A tiny spider that looks like Vincent Van Gogh’s Starry Night masterpiece is among seven new species discovered by a 22-year-old Australian entomologist nicknamed the "Spider Man".
Joseph Schubert at the Melbourne Museum has now named a dozen species of dancing invertebrates known as peacock spiders. Aptly nicknamed “Australia’s mini birds of paradise,” males have brightly colored abdomens and third legs used for dramatic courtship dances similar to their namesake avian friends.
The pearl-sized spiders are found in a number of habitats across Australia, from sand dunes to grasslands, some exhibiting highly specialized adaptations to survive extreme environments. The distinct patterns found on males are made of tiny scales and hairs that reflect both visible and ultraviolet light that create “remarkable ornamentation” reminiscent of a peacock display. Schubert says he was inspired to name the species by these dramatic colors, as well as the people who first described them.
“Some of the species in this paper were discovered by citizen scientists who documented the localities and sent images to me – their help is so important for this kind of research,” said Schubert in a statement. Schubert was sent the specimens for identification by the non-profit group, Project Maratus – a coordinated effort to investigate distributions throughout the island nation.
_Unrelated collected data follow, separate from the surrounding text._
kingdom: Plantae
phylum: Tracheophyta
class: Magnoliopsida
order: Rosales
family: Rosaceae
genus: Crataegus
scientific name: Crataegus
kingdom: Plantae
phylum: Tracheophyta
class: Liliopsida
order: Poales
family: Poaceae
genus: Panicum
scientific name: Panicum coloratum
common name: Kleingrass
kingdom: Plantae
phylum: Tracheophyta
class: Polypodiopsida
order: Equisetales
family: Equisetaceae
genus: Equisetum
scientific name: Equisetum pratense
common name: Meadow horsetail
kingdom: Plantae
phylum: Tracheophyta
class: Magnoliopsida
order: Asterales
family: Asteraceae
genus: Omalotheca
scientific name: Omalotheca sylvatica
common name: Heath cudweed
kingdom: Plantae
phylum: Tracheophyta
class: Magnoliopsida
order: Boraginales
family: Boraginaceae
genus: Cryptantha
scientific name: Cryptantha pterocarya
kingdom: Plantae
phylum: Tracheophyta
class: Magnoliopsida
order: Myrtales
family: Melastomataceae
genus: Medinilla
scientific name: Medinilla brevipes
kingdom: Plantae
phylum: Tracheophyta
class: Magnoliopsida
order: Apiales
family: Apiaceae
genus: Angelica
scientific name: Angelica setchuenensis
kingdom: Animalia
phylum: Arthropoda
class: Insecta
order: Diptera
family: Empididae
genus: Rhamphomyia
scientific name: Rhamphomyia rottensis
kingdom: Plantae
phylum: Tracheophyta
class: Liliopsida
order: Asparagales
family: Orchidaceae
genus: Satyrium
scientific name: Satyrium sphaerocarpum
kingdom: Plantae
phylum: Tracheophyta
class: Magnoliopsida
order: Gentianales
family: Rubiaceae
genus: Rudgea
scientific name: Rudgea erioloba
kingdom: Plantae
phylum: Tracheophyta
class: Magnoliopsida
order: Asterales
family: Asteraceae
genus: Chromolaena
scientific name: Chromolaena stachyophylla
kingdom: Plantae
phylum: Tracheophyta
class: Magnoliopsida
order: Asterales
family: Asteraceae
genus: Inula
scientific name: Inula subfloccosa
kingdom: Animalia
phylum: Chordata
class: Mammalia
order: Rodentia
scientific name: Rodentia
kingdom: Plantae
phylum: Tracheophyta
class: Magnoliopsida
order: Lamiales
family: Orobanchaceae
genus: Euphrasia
A study published in the journal Zootaxa describes the new spiders, five of which are found in Western Australia (Maratus azureus, Maratus constellatus, Maratus laurenae, Maratus noggerup, and Maratus suae). Two other species, Maratus volpei, and Maratus inaquosus, were discovered in South Australia and Victoria, respectively. There are now 85 total species known to science. Images of the newly described species show the dramatic patterns and colors that have inspired their names.
“I would have to say Maratus constellatus is my favourite by far – it’s such a nice looking species, the pattern reminds me of Starry Night by van Gogh. Plus I travelled a very, very long way to find it!” said Schubert, who adds that this is just the beginning in an ongoing list of Maratus discoveries.
“I don’t think we are anywhere near done yet, considering how many species have only recently been discovered and how many sites are yet to be explored – I’m still actively on the hunt for new species of peacock spider!”
Perhaps as entertaining as the spiders’ coloring is their unique courtship dance. According to a description published in Cell, males will perch atop a ledge and use their white-tipped third legs to attract less-dramatically colored females. When they’ve secured a female’s attention, the male will produce vibrations that result in his twerky, quirky dance. If the female shows interest, he will then raise is abdomen and show off his flaps through a series of quick-footed leg movements.
The entire display can last for over an hour, depending on how picky his audience is.
For his grand finale, the male will showcase his “pre-mount display” – a final gesture to sweeten the deal. Copulation can last from several minutes to over an hour.